Goal great says expert would help Eagles kicking

Former champion full-forward Austin Robertson has urged West Coast to employ a specialist goal-kicking coach to help improve the side’s woeful conversion rate.

Robertson, who is WA’s greatest goal kicker with a WAFL record 1211 for Subiaco amid a career tally of 1315, said kicking for goal was the critical difference in last Sunday’s western derby.

Fremantle won booting 11.7 (73) to West Coast’s 7.12 (54), but the Eagles cost themselves dearly by producing a wasteful seven consecutive behinds in the second term. West Coast have kicked 81.85 this season with only Collingwood, who have scored 83.101, having a greater discrepancy between goals and behinds.

“My advice to (coach Adam Simpson) is to go out and immediately employ a specialist goal-kicking coach,” Robertson said in his weekly Post column.

“Many of the Eagles players slice the ball when having a shot on goal.

“You just have to wonder if they have ever been told to run straight and to follow through straight by pointing your toe to where you want the ball to go.”

That is a version of the simple mantra Robertson used during his playing days that saw him appear in 279 senior matches for Subiaco, South Melbourne and WA.

He believed successful goal kicking depended on the player: “Running straight, dropping the ball straight, kicking straight and following through straight.”
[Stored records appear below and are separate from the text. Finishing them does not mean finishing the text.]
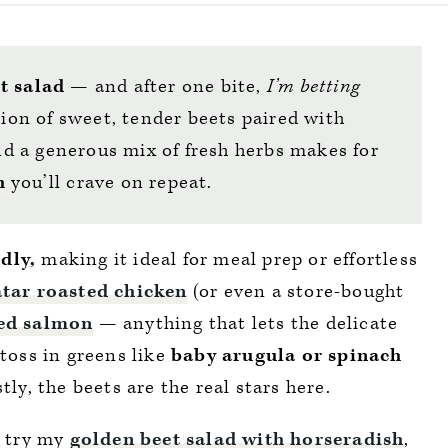
t salad
— and after one bite,
I’m betting
on of sweet, tender beets paired with
d a generous mix of fresh herbs makes for
h
you’ll crave on repeat.
dly,
making it ideal for meal prep or effortless
atar roasted chicken
(or even a store-bought
ed salmon
— anything that lets the delicate
 toss in greens like
baby arugula or spinach
tly, the beets are the real stars here.
, try my
golden beet salad with horseradish
,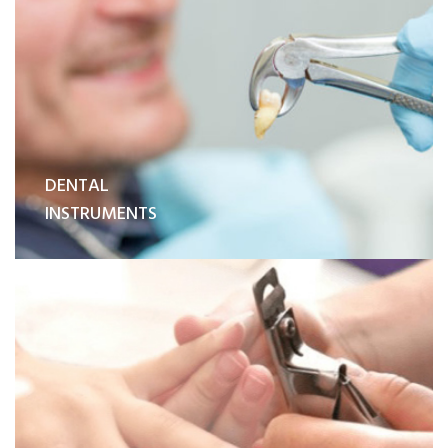
DENTAL
INSTRUMENTS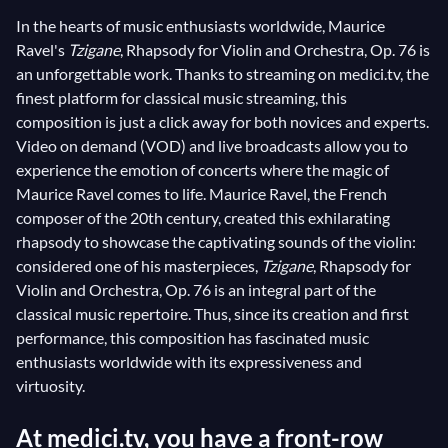
In the hearts of music enthusiasts worldwide, Maurice
Ravel's
Tzigane
, Rhapsody for Violin and Orchestra, Op. 76 is
an unforgettable work. Thanks to streaming on medici.tv, the
finest platform for classical music streaming, this
composition is just a click away for both novices and experts.
Video on demand (VOD) and live broadcasts allow you to
experience the emotion of concerts where the magic of
Maurice Ravel comes to life. Maurice Ravel, the French
composer of the 20th century, created this exhilarating
rhapsody to showcase the captivating sounds of the violin:
considered one of his masterpieces,
Tzigane
, Rhapsody for
Violin and Orchestra, Op. 76 is an integral part of the
classical music repertoire. Thus, since its creation and first
performance, this composition has fascinated music
enthusiasts worldwide with its expressiveness and
virtuosity.
At medici.tv, you have a front-row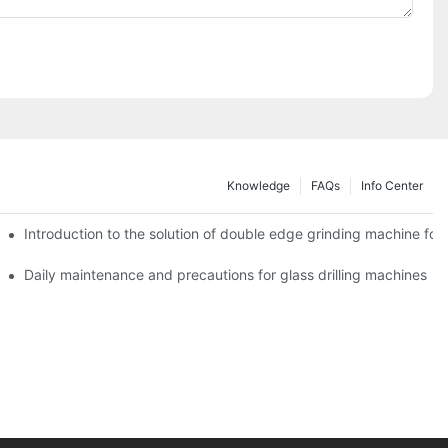
Knowledge
FAQs
Info Center
Introduction to the solution of double edge grinding machine for 
Daily maintenance and precautions for glass drilling machines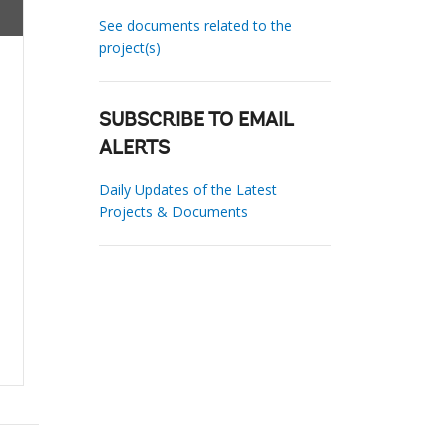
See documents related to the
project(s)
SUBSCRIBE TO EMAIL
ALERTS
Daily Updates of the Latest
Projects & Documents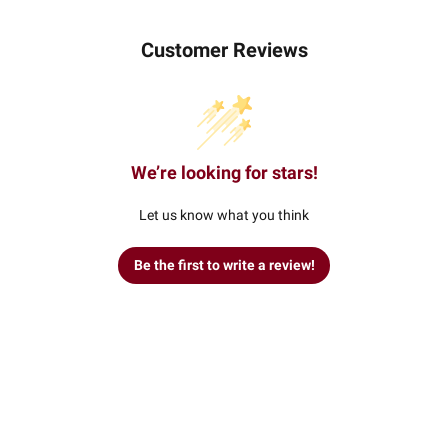
Customer Reviews
We’re looking for stars!
Let us know what you think
Be the first to write a review!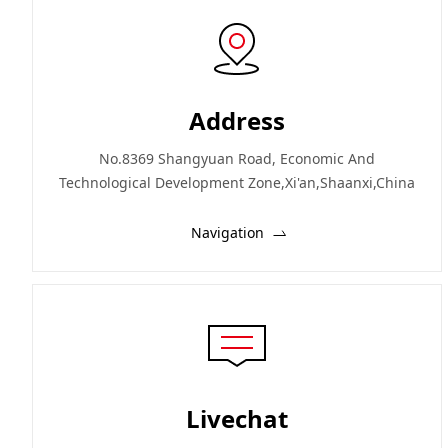
Address
No.8369 Shangyuan Road, Economic And
Technological Development Zone,Xi'an,Shaanxi,China
Navigation
Livechat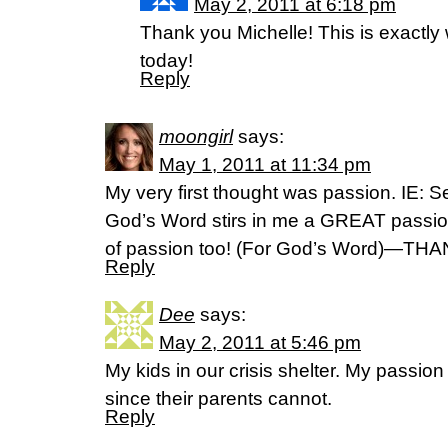
May 2, 2011 at 6:18 pm
Thank you Michelle! This is exactly
today!
Reply
moongirl
says:
May 1, 2011 at 11:34 pm
My very first thought was passion. IE: 
God’s Word stirs in me a GREAT passion
of passion too! (For God’s Word)—TH
Reply
Dee
says:
May 2, 2011 at 5:46 pm
My kids in our crisis shelter. My passion 
since their parents cannot.
Reply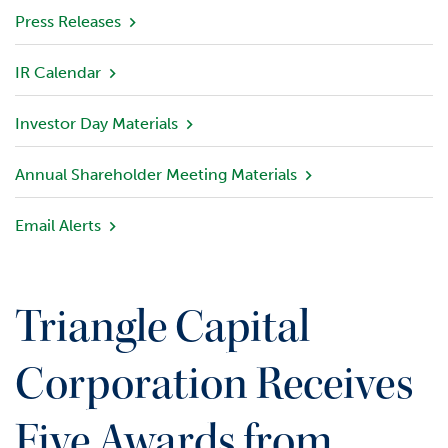
v
Press Releases
i
e
IR Calendar
w
Investor Day Materials
P
o
r
Annual Shareholder Meeting Materials
t
f
Email Alerts
o
l
i
o
Triangle Capital
I
n
Corporation Receives
v
e
Five Awards from
s
t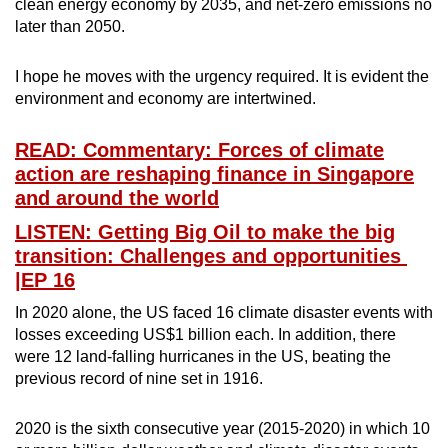
clean energy economy by 2035, and net-zero emissions no
later than 2050.
I hope he moves with the urgency required. It is evident the
environment and economy are intertwined.
READ: Commentary: Forces of climate
action are reshaping finance in Singapore
and around the world
LISTEN: Getting Big Oil to make the big
transition: Challenges and opportunities
|EP 16
In 2020 alone, the US faced 16 climate disaster events with
losses exceeding US$1 billion each. In addition, there
were 12 land-falling hurricanes in the US, beating the
previous record of nine set in 1916.
2020 is the sixth consecutive year (2015-2020) in which 10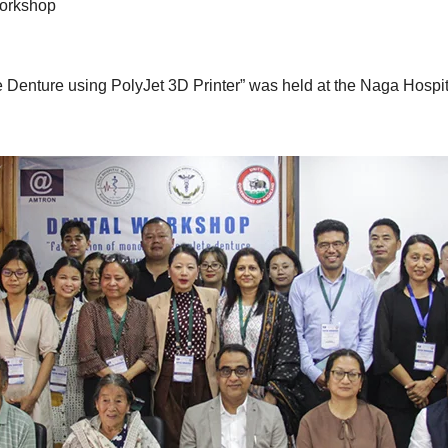
orkshop
 Denture using PolyJet 3D Printer” was held at the Naga Hospi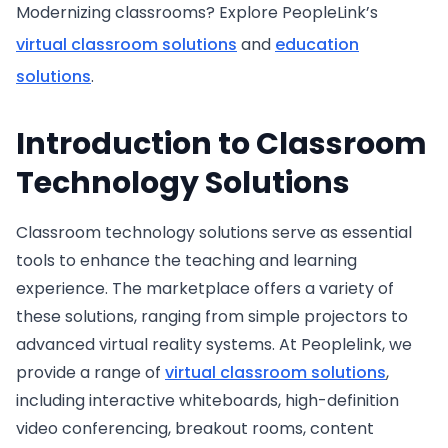
Modernizing classrooms? Explore PeopleLink’s
virtual classroom solutions
and
education
solutions
.
Introduction to Classroom
Technology Solutions
Classroom technology solutions serve as essential
tools to enhance the teaching and learning
experience. The marketplace offers a variety of
these solutions, ranging from simple projectors to
advanced virtual reality systems. At Peoplelink, we
provide a range of
virtual classroom solutions
,
including interactive whiteboards, high-definition
video conferencing, breakout rooms, content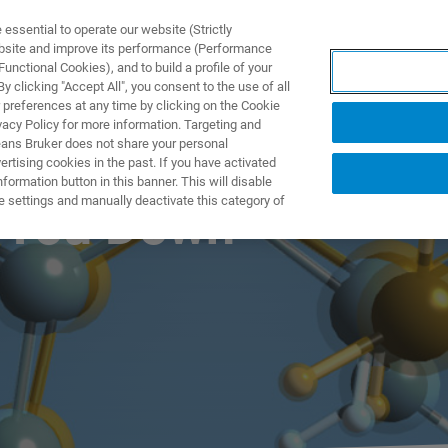
ssential to operate our website (Strictly
ebsite and improve its performance (Performance
unctional Cookies), and to build a profile of your
製品とソリューション
アプリケーション
サービス
 clicking "Accept All", you consent to the use of all
 preferences at any time by clicking on the Cookie
vacy Policy for more information. Targeting and
eans Bruker does not share your personal
rtising cookies in the past. If you have activated
ormation button in this banner. This will disable
e settings and manually deactivate this category of
g You Down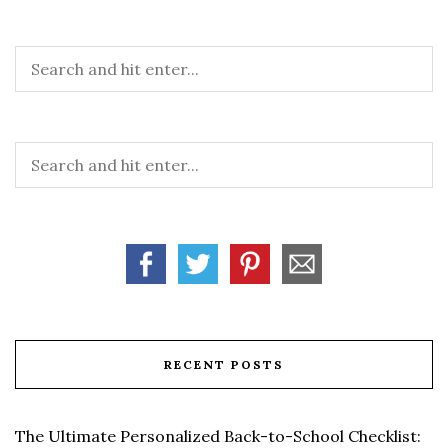
RECENT POSTS
The Ultimate Personalized Back-to-School Checklist: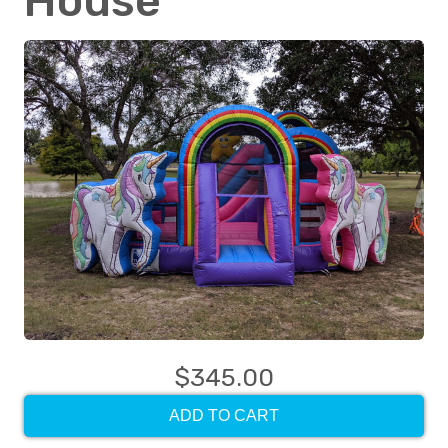
House
$345.00
ADD TO CART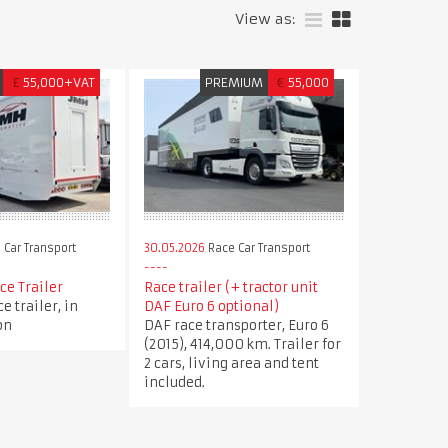
View as:
£
55,000+VAT
PREMIUM
€
55,000
 Car Transport
30.05.2026
Race Car Transport
ce Trailer
Race trailer (+ tractor unit
e trailer, in
DAF Euro 6 optional)
on
DAF race transporter, Euro 6
(2015), 414,000 km. Trailer for
2 cars, living area and tent
included.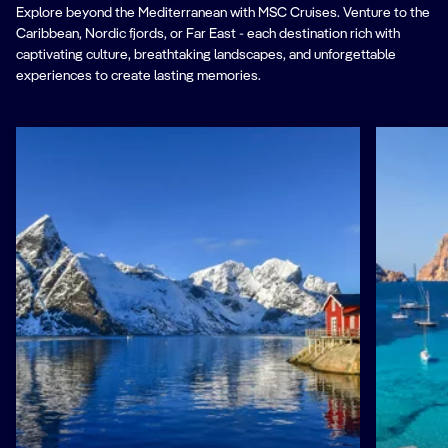
Explore beyond the Mediterranean with MSC Cruises. Venture to the
Caribbean, Nordic fjords, or Far East - each destination rich with
captivating culture, breathtaking landscapes, and unforgettable
experiences to create lasting memories.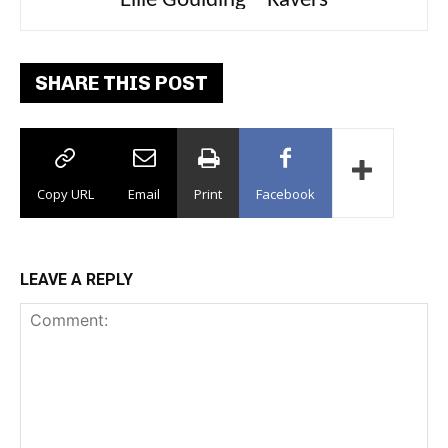
Carly Rae Jepsen – Dont Leave Me on the
Ellie Goulding – Ravers
Dance Floor
SHARE THIS POST
Copy URL
Email
Print
Facebook
LEAVE A REPLY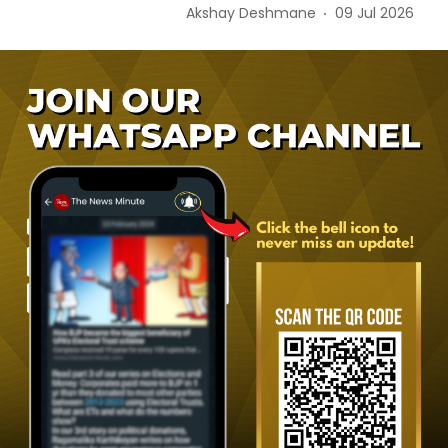
Akshay Deshmane
09 Jul 2026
Robertson said he was not surprised at the derby result after watching West Coast train in the lead-up to the match.

“I have always believed that players play as they train,” Robertson said.

“The Eagles had what could only be described as an ordinary session.

“It was languid, half-paced, measured and, dare I say it, slack.”

And Robertson said goal-kicking practice was one of the worst elements of the session he observed.

“The shots for goal were sprayed all over the place like a first-up golfer on a practice fairway,” he said.

“In the second quarter, the Eagles kicked 1.8 and with inaccuracy like that you can’t expect to go on and win matches against quality opposition.”

Robertson said West Coast kicked best when former Perth spearhead Murray Couper was used as an expert coach last decade.

Conversely, the players “looked like a mob of Brown’s cows” during a session under former assistant Peter Sumich, the Eagles’ goals record-holder.

“Murray ... did it brilliantly,” Robertson said.

“He had long pieces of rope set up like tramlines to make sure his players were running in a straight line towards the goal.

“Like fishing, sex and politics, kicking for goals is easy in theory.

“It’s just practice and using the right technique for you that has become routine, and a bit of effort from the grey matter.”